» DOCUMENT TEXT:
************

Whole-Drive Fill

This test starts with a freshly-erased drive and fills it with 128kB sequential writes at queue depth 32, recording the write speed for each 1GB segment. This test is not representative of any ordinary client/consumer usage pattern, but it does allow us to observe transitions in the drive's behavior as it fills up. This can allow us to estimate the size of any SLC write cache, and get a sense for how much performance remains on the rare occasions where real-world usage keeps writing data after filling the cache.

The Corsair MP400 opts for the largest possible SLC cache size, allowing for a quarter of the drive's advertised capacity to be written to the cache before performance plummets. This is the same strategy used by the Sabrent Rocket Q and probably all other QLC drives using Phison controllers. The Intel and Crucial QLC drives based on Silicon Motion's SM2263 controller have somewhat smaller variable-sized SLC caches, while the Samsung QLC SATA drives use the same small SLC cache sizes as their TLC counterparts.

Sustained 128kB Sequential Write (Power Efficiency)
Average Throughput for last 16 GB Overall Average Throughput

Overall drive fill performance for the Corsair MP400 is marginally faster than for the other 1TB QLC drives we've tested, but the DRAMless TLC drives and the larger Sabrent Rocket Q are considerably faster. However, all of the budget NVMe drives are clearly much slower for sustained writes than the mainstream and high-end TLC drives.

************

» GIVEN PROBLEM 1:
Answer these questions from the drive-fill text:
(a) What write size and queue depth does the test use for its sequential writes?
(b) What share of the Corsair MP400's advertised capacity can be written to its SLC cache before performance plummets?
(c) Which drives are considerably faster than the Corsair MP400 in overall drive fill performance?
The drive-fill text and the listing come from unrelated sources.

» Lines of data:
************

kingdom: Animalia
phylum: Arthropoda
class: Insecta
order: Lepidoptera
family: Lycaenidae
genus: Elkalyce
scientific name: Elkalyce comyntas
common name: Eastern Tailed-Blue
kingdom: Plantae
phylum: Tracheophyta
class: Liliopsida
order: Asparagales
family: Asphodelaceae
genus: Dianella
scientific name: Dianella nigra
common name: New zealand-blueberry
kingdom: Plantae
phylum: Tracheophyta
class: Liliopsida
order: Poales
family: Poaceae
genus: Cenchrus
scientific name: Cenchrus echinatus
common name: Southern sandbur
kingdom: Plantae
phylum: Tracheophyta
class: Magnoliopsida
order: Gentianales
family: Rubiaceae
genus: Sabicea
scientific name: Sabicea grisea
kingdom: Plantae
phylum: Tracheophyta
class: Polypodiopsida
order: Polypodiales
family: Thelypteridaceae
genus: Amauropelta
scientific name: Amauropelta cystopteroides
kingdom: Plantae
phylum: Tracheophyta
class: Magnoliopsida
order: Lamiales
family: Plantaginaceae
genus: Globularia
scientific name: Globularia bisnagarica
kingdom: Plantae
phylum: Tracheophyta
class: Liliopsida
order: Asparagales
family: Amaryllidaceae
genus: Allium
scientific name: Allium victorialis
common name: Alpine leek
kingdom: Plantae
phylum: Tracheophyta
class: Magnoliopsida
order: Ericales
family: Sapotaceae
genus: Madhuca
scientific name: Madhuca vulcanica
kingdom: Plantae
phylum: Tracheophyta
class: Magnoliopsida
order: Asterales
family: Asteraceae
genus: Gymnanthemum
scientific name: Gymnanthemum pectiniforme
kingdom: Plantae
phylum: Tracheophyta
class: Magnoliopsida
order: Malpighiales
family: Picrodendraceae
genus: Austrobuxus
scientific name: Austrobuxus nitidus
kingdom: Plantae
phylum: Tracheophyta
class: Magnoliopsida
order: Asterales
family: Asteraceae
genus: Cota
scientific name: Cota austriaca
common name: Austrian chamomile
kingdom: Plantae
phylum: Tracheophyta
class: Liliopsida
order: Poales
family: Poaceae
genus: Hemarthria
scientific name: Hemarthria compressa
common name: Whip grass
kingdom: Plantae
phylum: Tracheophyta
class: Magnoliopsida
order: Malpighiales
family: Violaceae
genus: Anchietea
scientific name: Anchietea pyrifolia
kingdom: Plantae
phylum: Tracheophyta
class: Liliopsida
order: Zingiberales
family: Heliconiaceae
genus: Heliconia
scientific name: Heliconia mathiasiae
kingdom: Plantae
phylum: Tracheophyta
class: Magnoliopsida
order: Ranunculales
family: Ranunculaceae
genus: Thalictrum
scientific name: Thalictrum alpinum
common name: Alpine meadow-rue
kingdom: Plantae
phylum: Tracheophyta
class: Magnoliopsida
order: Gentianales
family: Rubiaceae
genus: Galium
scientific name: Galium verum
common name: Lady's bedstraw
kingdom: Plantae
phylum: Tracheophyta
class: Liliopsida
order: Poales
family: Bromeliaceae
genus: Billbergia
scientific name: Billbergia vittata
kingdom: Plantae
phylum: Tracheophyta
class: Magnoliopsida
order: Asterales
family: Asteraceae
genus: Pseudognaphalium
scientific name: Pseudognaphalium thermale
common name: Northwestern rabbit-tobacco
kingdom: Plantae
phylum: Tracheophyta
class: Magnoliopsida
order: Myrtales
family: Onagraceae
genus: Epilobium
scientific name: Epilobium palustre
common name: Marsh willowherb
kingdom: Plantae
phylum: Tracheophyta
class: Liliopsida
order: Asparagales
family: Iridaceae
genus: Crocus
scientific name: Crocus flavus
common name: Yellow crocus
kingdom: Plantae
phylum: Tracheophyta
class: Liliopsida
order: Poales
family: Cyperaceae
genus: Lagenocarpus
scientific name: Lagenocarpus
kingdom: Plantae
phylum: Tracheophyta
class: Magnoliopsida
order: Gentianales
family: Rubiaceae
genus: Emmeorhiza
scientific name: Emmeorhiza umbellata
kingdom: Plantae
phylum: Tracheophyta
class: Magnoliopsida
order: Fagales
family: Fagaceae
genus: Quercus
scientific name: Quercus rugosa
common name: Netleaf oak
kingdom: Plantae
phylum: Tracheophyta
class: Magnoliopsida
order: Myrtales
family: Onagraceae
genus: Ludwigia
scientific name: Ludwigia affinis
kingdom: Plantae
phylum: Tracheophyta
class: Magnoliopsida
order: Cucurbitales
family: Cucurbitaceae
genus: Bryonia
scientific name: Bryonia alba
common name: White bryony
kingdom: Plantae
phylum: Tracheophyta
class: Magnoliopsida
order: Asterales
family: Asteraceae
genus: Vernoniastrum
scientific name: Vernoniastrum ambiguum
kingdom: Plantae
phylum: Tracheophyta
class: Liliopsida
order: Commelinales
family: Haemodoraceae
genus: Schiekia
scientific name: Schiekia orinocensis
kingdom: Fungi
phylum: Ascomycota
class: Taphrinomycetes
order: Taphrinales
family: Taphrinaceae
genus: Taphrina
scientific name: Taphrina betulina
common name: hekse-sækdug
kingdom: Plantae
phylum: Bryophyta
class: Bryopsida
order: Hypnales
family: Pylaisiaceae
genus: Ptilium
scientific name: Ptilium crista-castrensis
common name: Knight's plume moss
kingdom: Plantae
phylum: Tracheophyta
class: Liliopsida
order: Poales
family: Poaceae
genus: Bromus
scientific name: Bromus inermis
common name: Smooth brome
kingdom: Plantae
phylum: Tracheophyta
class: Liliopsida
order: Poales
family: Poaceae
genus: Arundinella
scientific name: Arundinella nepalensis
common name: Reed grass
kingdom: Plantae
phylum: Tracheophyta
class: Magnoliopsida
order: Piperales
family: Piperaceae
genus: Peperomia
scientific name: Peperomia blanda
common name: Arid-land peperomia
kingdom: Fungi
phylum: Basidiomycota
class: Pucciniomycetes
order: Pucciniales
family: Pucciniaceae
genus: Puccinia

************

» GIVEN PROBLEM 2:
Write out the listing exactly, from its first line through the line that contains "genus: Allium".

» FULL RESPONSE 1:
(a) 128kB sequential writes at queue depth 32.
(b) A quarter of the advertised capacity.
(c) The DRAMless TLC drives and the larger Sabrent Rocket Q.

» FULL RESPONSE 2:
kingdom: Animalia
phylum: Arthropoda
class: Insecta
order: Lepidoptera
family: Lycaenidae
genus: Elkalyce
scientific name: Elkalyce comyntas
common name: Eastern Tailed-Blue
kingdom: Plantae
phylum: Tracheophyta
class: Liliopsida
order: Asparagales
family: Asphodelaceae
genus: Dianella
scientific name: Dianella nigra
common name: New zealand-blueberry
kingdom: Plantae
phylum: Tracheophyta
class: Liliopsida
order: Poales
family: Poaceae
genus: Cenchrus
scientific name: Cenchrus echinatus
common name: Southern sandbur
kingdom: Plantae
phylum: Tracheophyta
class: Magnoliopsida
order: Gentianales
family: Rubiaceae
genus: Sabicea
scientific name: Sabicea grisea
kingdom: Plantae
phylum: Tracheophyta
class: Polypodiopsida
order: Polypodiales
family: Thelypteridaceae
genus: Amauropelta
scientific name: Amauropelta cystopteroides
kingdom: Plantae
phylum: Tracheophyta
class: Magnoliopsida
order: Lamiales
family: Plantaginaceae
genus: Globularia
scientific name: Globularia bisnagarica
kingdom: Plantae
phylum: Tracheophyta
class: Liliopsida
order: Asparagales
family: Amaryllidaceae
genus: Allium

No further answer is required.